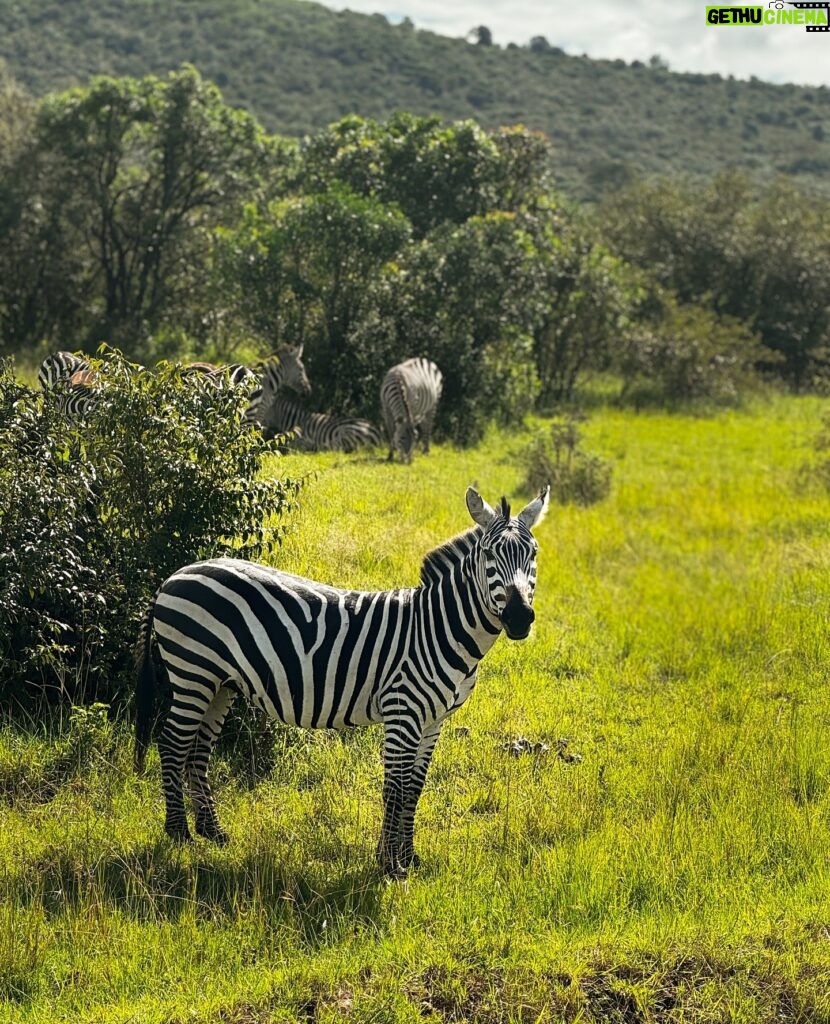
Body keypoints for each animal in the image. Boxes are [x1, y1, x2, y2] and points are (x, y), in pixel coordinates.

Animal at [135, 483, 552, 876]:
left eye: (533, 554)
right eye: (489, 555)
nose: (519, 618)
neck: (438, 627)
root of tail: (175, 574)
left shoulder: (434, 720)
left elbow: (415, 788)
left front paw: (409, 857)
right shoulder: (403, 711)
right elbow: (396, 788)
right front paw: (390, 865)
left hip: (220, 683)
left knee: (198, 749)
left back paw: (212, 831)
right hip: (193, 671)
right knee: (172, 743)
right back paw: (179, 833)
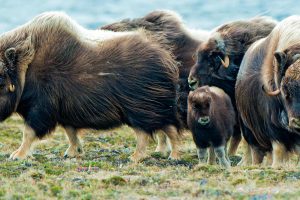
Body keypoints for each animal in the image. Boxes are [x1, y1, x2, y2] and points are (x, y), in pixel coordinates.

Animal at [0, 11, 180, 162]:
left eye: (1, 79)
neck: (26, 67)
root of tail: (165, 56)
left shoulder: (40, 107)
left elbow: (28, 132)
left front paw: (18, 155)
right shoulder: (65, 110)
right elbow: (70, 132)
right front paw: (73, 151)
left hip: (140, 108)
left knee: (154, 132)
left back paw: (156, 156)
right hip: (148, 109)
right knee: (162, 130)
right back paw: (160, 153)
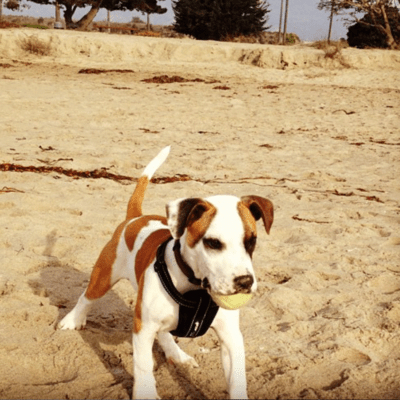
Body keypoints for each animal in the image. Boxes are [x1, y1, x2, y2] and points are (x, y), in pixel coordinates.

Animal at [58, 147, 272, 400]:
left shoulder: (230, 337)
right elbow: (143, 369)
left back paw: (176, 353)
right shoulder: (142, 328)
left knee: (164, 333)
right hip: (105, 275)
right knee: (87, 297)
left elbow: (237, 380)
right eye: (212, 243)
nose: (245, 282)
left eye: (251, 241)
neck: (195, 288)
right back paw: (72, 320)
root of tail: (135, 218)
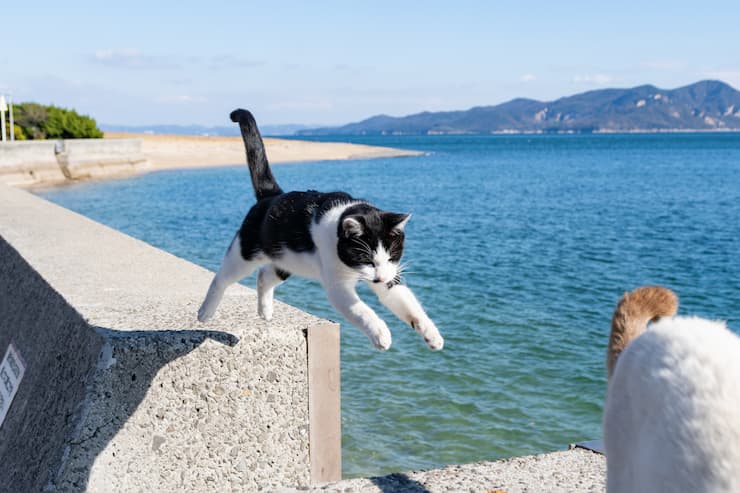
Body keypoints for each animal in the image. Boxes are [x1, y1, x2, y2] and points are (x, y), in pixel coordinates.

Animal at [195, 110, 446, 352]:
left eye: (392, 256)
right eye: (366, 259)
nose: (380, 277)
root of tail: (271, 196)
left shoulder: (390, 275)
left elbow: (408, 303)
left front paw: (433, 335)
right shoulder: (337, 284)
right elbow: (361, 310)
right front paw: (381, 334)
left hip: (288, 259)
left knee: (264, 275)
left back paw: (265, 310)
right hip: (246, 250)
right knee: (223, 276)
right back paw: (205, 311)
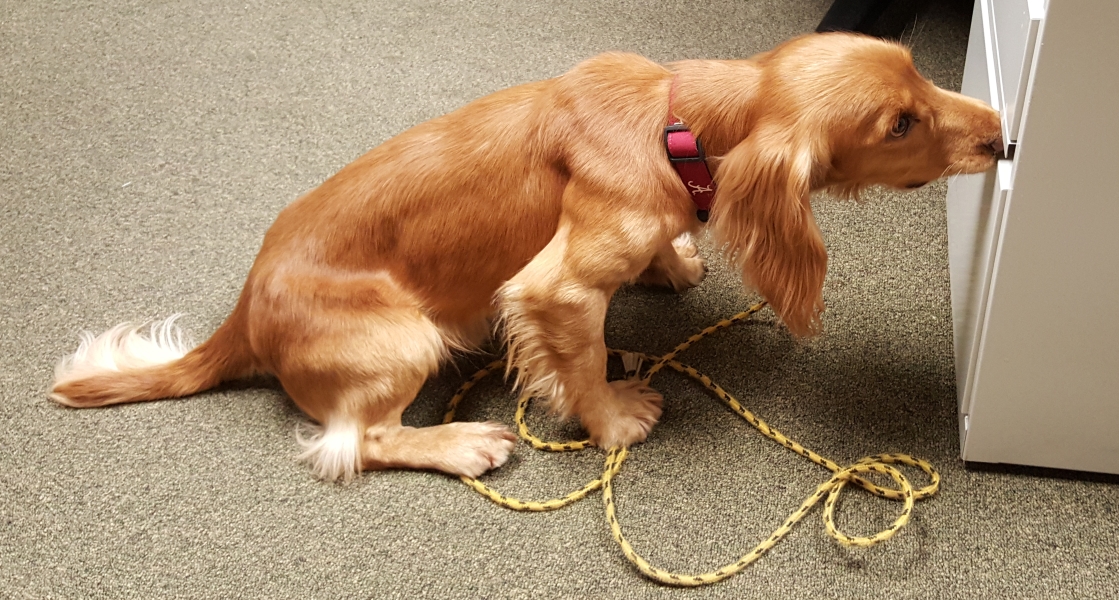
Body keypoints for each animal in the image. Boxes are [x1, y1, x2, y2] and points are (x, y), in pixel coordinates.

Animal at [48, 34, 1002, 483]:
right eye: (899, 124)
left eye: (921, 74)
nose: (1000, 134)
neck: (673, 122)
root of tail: (242, 313)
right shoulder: (555, 291)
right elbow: (578, 362)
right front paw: (613, 418)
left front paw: (670, 261)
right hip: (407, 338)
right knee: (359, 442)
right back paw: (461, 443)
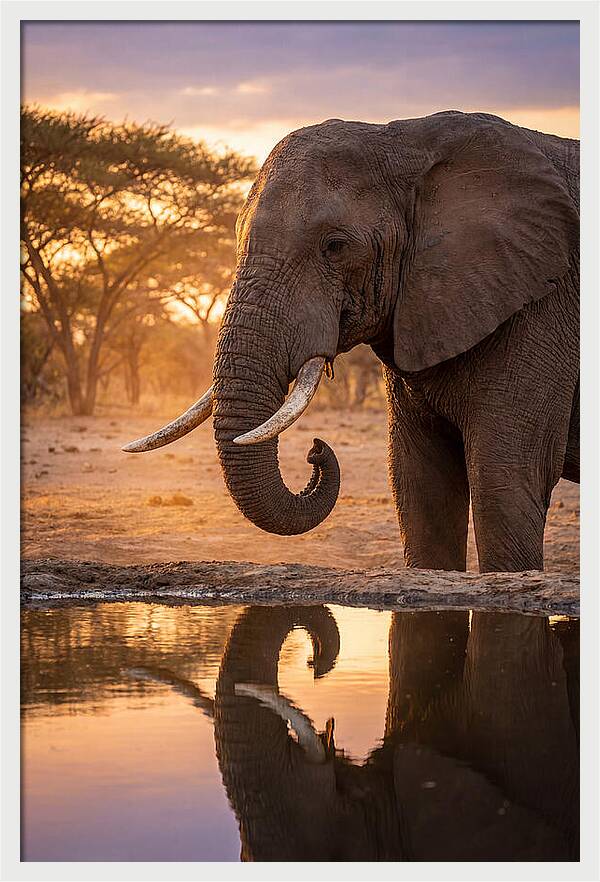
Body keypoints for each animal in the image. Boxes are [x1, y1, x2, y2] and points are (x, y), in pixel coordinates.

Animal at [124, 111, 579, 573]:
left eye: (335, 246)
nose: (316, 449)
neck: (409, 140)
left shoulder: (541, 306)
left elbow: (505, 480)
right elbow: (419, 484)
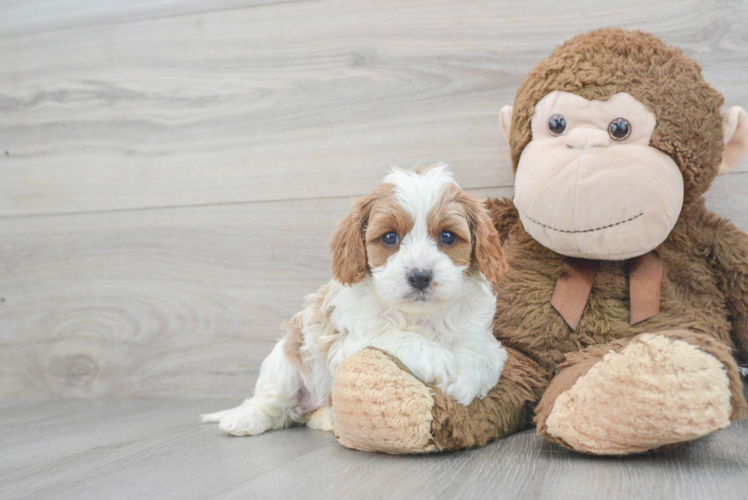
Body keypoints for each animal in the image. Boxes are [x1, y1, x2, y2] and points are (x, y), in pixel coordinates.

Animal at [202, 166, 508, 436]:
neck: (419, 315)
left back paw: (327, 418)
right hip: (285, 364)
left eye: (447, 236)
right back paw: (245, 419)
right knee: (271, 404)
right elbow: (392, 334)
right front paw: (436, 358)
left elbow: (489, 358)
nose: (420, 276)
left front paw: (465, 381)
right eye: (390, 237)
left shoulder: (482, 338)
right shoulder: (348, 341)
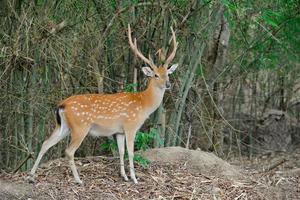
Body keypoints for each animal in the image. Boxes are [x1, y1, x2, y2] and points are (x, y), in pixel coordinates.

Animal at [27, 24, 178, 185]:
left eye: (168, 73)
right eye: (156, 75)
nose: (168, 84)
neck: (143, 103)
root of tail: (61, 105)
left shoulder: (119, 131)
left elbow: (121, 152)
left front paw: (124, 176)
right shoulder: (130, 125)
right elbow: (131, 152)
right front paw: (134, 178)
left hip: (63, 126)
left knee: (45, 143)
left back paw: (31, 176)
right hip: (80, 126)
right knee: (69, 151)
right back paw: (78, 180)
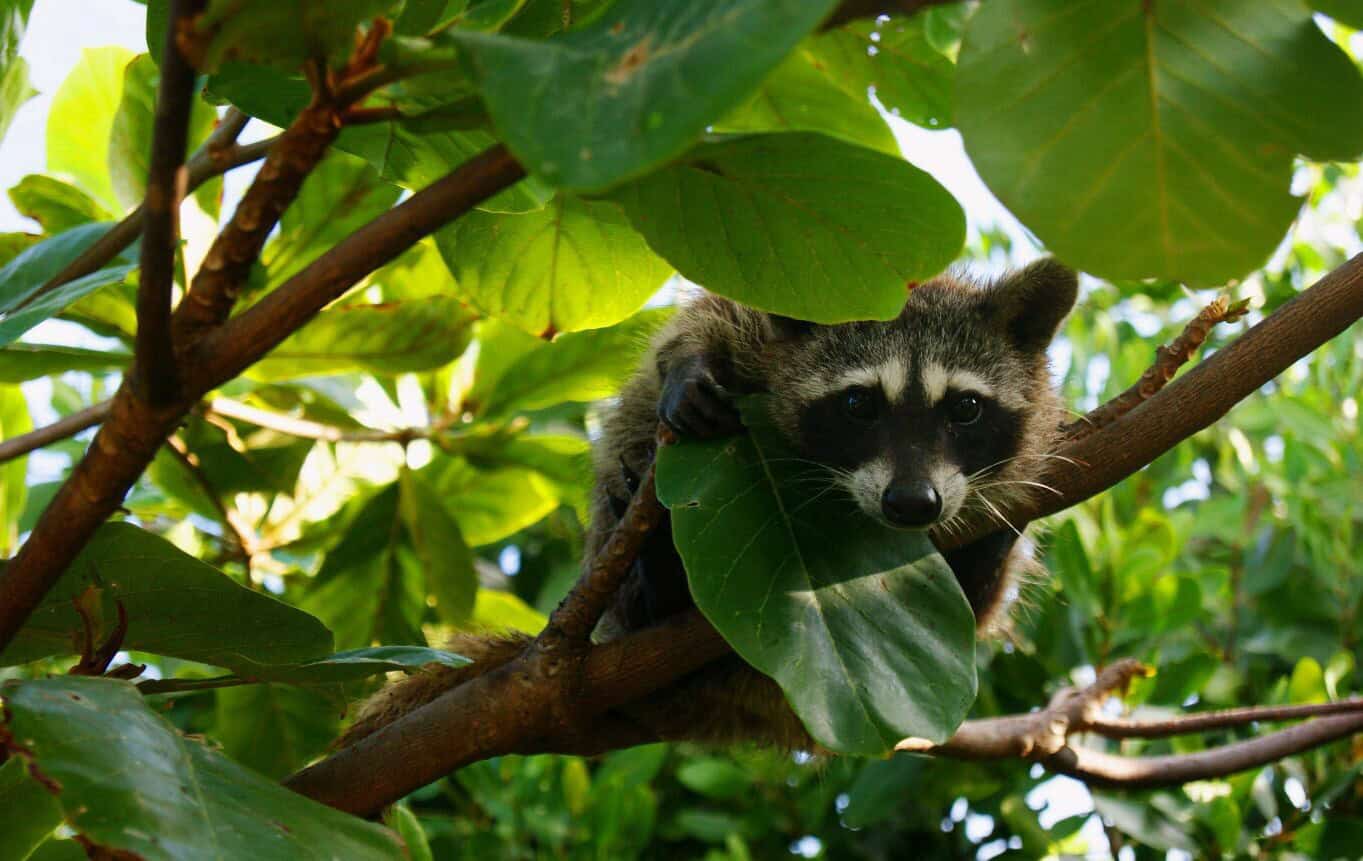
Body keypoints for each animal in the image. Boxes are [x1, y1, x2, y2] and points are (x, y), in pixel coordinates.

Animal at [341, 259, 1079, 750]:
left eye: (964, 408)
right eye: (858, 404)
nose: (911, 503)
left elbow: (984, 604)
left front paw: (997, 534)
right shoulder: (762, 326)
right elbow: (703, 321)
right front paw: (691, 364)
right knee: (631, 436)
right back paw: (657, 574)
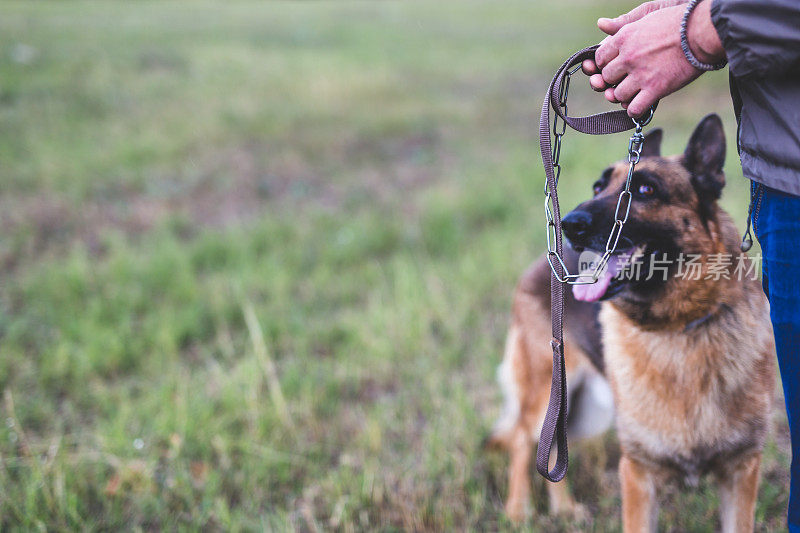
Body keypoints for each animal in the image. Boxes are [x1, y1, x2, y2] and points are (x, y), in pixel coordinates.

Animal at [488, 114, 776, 528]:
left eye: (644, 189)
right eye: (598, 186)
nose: (569, 224)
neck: (678, 328)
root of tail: (549, 262)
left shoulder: (741, 471)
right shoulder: (638, 474)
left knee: (552, 443)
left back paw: (563, 509)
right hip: (548, 386)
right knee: (524, 440)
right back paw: (518, 510)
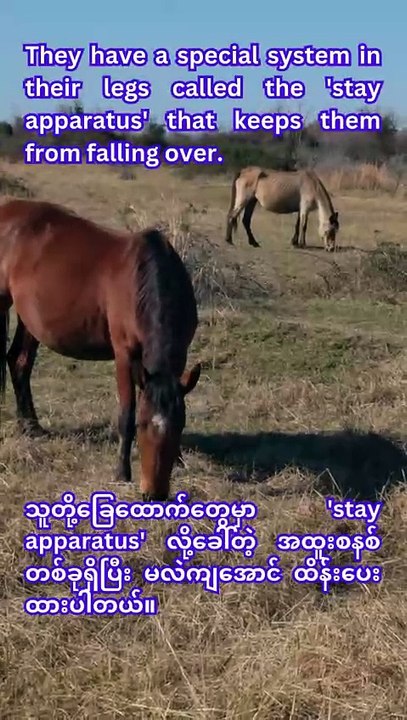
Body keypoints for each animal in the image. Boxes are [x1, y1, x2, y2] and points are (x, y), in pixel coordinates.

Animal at [0, 198, 201, 502]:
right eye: (142, 425)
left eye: (179, 426)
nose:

--

Problem statement -> An exact retyping of the entries, without images, is the required answer.

Output ->
Body keypoints for each animal in the image. Boxes are [x1, y1, x2, y2] and points are (x, y), in pixel coordinates.

Animal at [135, 483, 552, 876]:
left eye: (533, 554)
right eye: (489, 555)
nose: (519, 618)
neck: (438, 627)
root of tail: (175, 574)
left shoulder: (434, 720)
left elbow: (415, 788)
left front paw: (409, 857)
right shoulder: (403, 711)
right elbow: (396, 788)
right front paw: (390, 865)
left hip: (220, 683)
left knee: (198, 749)
left back paw: (212, 831)
right hip: (193, 671)
right knee: (172, 743)
right back paw: (179, 833)
Body keypoints for each animal in the image. Boxes are [x1, y1, x2, y2] and points are (x, y), in pixel coordinates.

Animal at [0, 11, 180, 162]:
left eye: (1, 79)
neck: (26, 67)
root of tail: (165, 56)
left shoulder: (40, 107)
left elbow: (28, 132)
left front paw: (18, 155)
right shoulder: (65, 110)
right elbow: (70, 132)
right front paw: (73, 151)
left hip: (140, 108)
left knee: (154, 132)
left back paw: (156, 156)
right hip: (148, 109)
right knee: (162, 130)
right back paw: (160, 153)
Body keypoints for each animal in the image. Boxes are [x1, y1, x2, y2] and points are (x, y), in pixel coordinates.

Animal at [58, 147, 272, 400]:
left shoulder: (230, 337)
right elbow: (143, 369)
left back paw: (176, 353)
right shoulder: (142, 328)
left knee: (164, 333)
right hip: (105, 275)
right knee: (87, 297)
left elbow: (237, 380)
right eye: (212, 243)
nose: (245, 282)
left eye: (251, 241)
neck: (195, 288)
right back paw: (72, 320)
root of tail: (135, 218)
Body keypoints for each animal in the image. Boxes are [x1, y1, x2, y2] and points are (x, y), in pixel coordinates.

Animal at [195, 110, 446, 352]:
left eye: (392, 256)
right eye: (366, 259)
nose: (380, 277)
root of tail: (271, 196)
left shoulder: (390, 275)
left elbow: (408, 303)
left front paw: (433, 335)
right shoulder: (337, 284)
right elbow: (361, 310)
right front paw: (381, 334)
left hip: (288, 259)
left knee: (264, 275)
left back paw: (265, 310)
right hip: (246, 250)
right knee: (223, 276)
right back paw: (205, 311)
Body keypoints for each animal in the image. Boxes are [x1, y1, x2, y2] and points are (x, y), in pixel coordinates.

Animal at [48, 34, 1002, 483]:
right eye: (899, 124)
left eye: (921, 74)
nose: (1000, 134)
neck: (673, 122)
root of tail: (242, 313)
right shoulder: (555, 291)
right elbow: (578, 362)
right front paw: (613, 418)
left front paw: (670, 261)
right hip: (407, 338)
right knee: (359, 442)
right back paw: (461, 443)
Body keypoints for each animal in the image. Boxes are [x1, y1, x2, y2] and points are (x, y), in pixel coordinates.

Animal at [124, 111, 579, 573]:
left eye: (335, 246)
nose: (316, 449)
neck: (409, 140)
left shoulder: (541, 306)
left elbow: (505, 480)
right elbow: (419, 484)
Body keypoints for each animal in the image. Boxes are [x1, y1, x2, y2] and points are (x, y), in pixel coordinates.

Animal at [202, 166, 508, 436]:
neck: (419, 315)
left back paw: (327, 418)
right hip: (285, 364)
left eye: (447, 236)
right back paw: (245, 419)
right knee: (271, 404)
right elbow: (392, 334)
right front paw: (436, 358)
left elbow: (489, 358)
nose: (420, 276)
left front paw: (465, 381)
right eye: (390, 237)
left shoulder: (482, 338)
right shoulder: (348, 341)
Body keypoints for each animal in the image. Boxes are [x1, y1, x2, y2] and points are (x, y), in pixel coordinates.

Animal at [27, 24, 178, 185]:
left eye: (168, 73)
right eye: (156, 75)
nose: (168, 84)
neck: (143, 103)
root of tail: (61, 105)
left shoulder: (119, 131)
left elbow: (121, 152)
left front paw: (124, 176)
right shoulder: (130, 125)
right elbow: (131, 152)
right front paw: (134, 178)
left hip: (63, 126)
left knee: (45, 143)
left back paw: (31, 176)
right hip: (80, 126)
right knee: (69, 151)
right back paw: (78, 180)
Body keypoints for each animal in the image. Boxes are [x1, y1, x2, y2] and points are (x, y), in pixel coordinates.

Animal at [341, 259, 1079, 750]:
left eye: (964, 408)
right eye: (858, 404)
nose: (911, 503)
left elbow: (984, 604)
left front paw: (997, 534)
right shoulder: (762, 326)
right elbow: (703, 321)
right front paw: (691, 364)
right knee: (631, 436)
right back paw: (657, 574)
Body keypoints for each animal in the image. Boxes are [x1, y1, x2, y2] and points are (x, y), in pixel coordinates.

Animal at [488, 114, 776, 528]:
left eye: (644, 189)
right eye: (598, 186)
nose: (569, 224)
neck: (678, 328)
root of tail: (549, 262)
left shoulder: (741, 471)
right shoulder: (638, 474)
left knee: (552, 443)
left back paw: (563, 509)
right hip: (548, 386)
right knee: (524, 440)
right back paw: (518, 510)
Body keypoints for each animal in the image. Boxes are [x1, y1, x2, y2] and points are (x, y), in pixel coordinates.

Animal at [0, 198, 201, 502]:
right eye: (142, 425)
left eye: (179, 426)
nose:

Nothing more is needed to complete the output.